Dan kini aku sangat bahagia kami telah berkumpul kembali.

"Bapak kenapa bisa duduk dikursi roda?" Tanya Hana, ah iya aku lupa memberitahunya kalau Bapak keserempet motor.
"Ah ini, waktu itu pas Bapak mau nyebrang Bapak gak lihat dari arah kanannya, jadi Bapak keserempet motor deh"
"Maafkan aku pak, ini semua salah aku. Aku sayang sama Bapak tapi caraku salah. Mulai sekarang aku akan menyayangi dan merawat Bapak dengan cara yang benar. Maafkan aku Pak"
"Sudahlah. Maafkan Bapak juga jika selama ini Bapak selalu menyusahkan dan merepotkan kamu dan Bian. Kemarin itu Bapak hanya ingin meringankan bebanmu saja"
"Tidak Pak. Bapak tidak menyusahkan saya maupun Hana. Sudah kewajiban kami mengurus Bapak. Kami senang jika ada Bapak dirumah" ucapku, memang benar jika ada Bapak atau Orang tua di rumah, rumah akan terasa lebih hangat.
"Iya Pak, benar kata mas Bian"
"Sudah malam. Bapak istirahat dulu ya" tawar Hana dengan senyuman menghiasi wajahnya. Bapak hanya mengangguk.

Setelah mengantarkan Bapak kekamar, Hana kembali menghampiriku.
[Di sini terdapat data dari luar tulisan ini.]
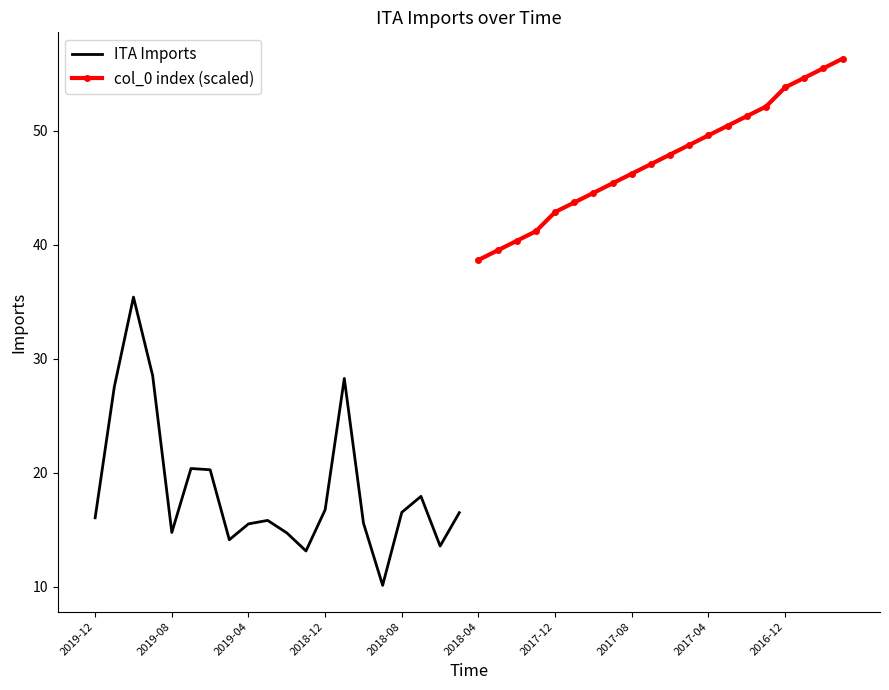

What is the lowest value of the ITA Imports series?

10.1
"Makasih ya mas. Aku akan merawat Bapak dengan penuh sayang dan cinta, juga dengan cara yang benar" janjinya dengan senyuman.
"Aku juga makasih. Kamu tidak melakukan hal itu, dan aku juga senang jika kamu akan resign dari kantor"
"Iya mas"

Hampir mendekati penyesalan bagi kami jika tidak menemukan Bapak. Aku sangat bersyukur hal yang tidak diharapkan itu tak terjadi. Aku percaya bahwa hukum karma itu ada, baik sekarang atau nanti. Jika kita melakukan sesuatu pada orang tua akan terbalas. Baik dibalas baik, dan buruk dibalas buruk.
Terima kasih Tuhan.

~end~

Cerita ini diikutsertakan dalam GA Kalimat Pertama.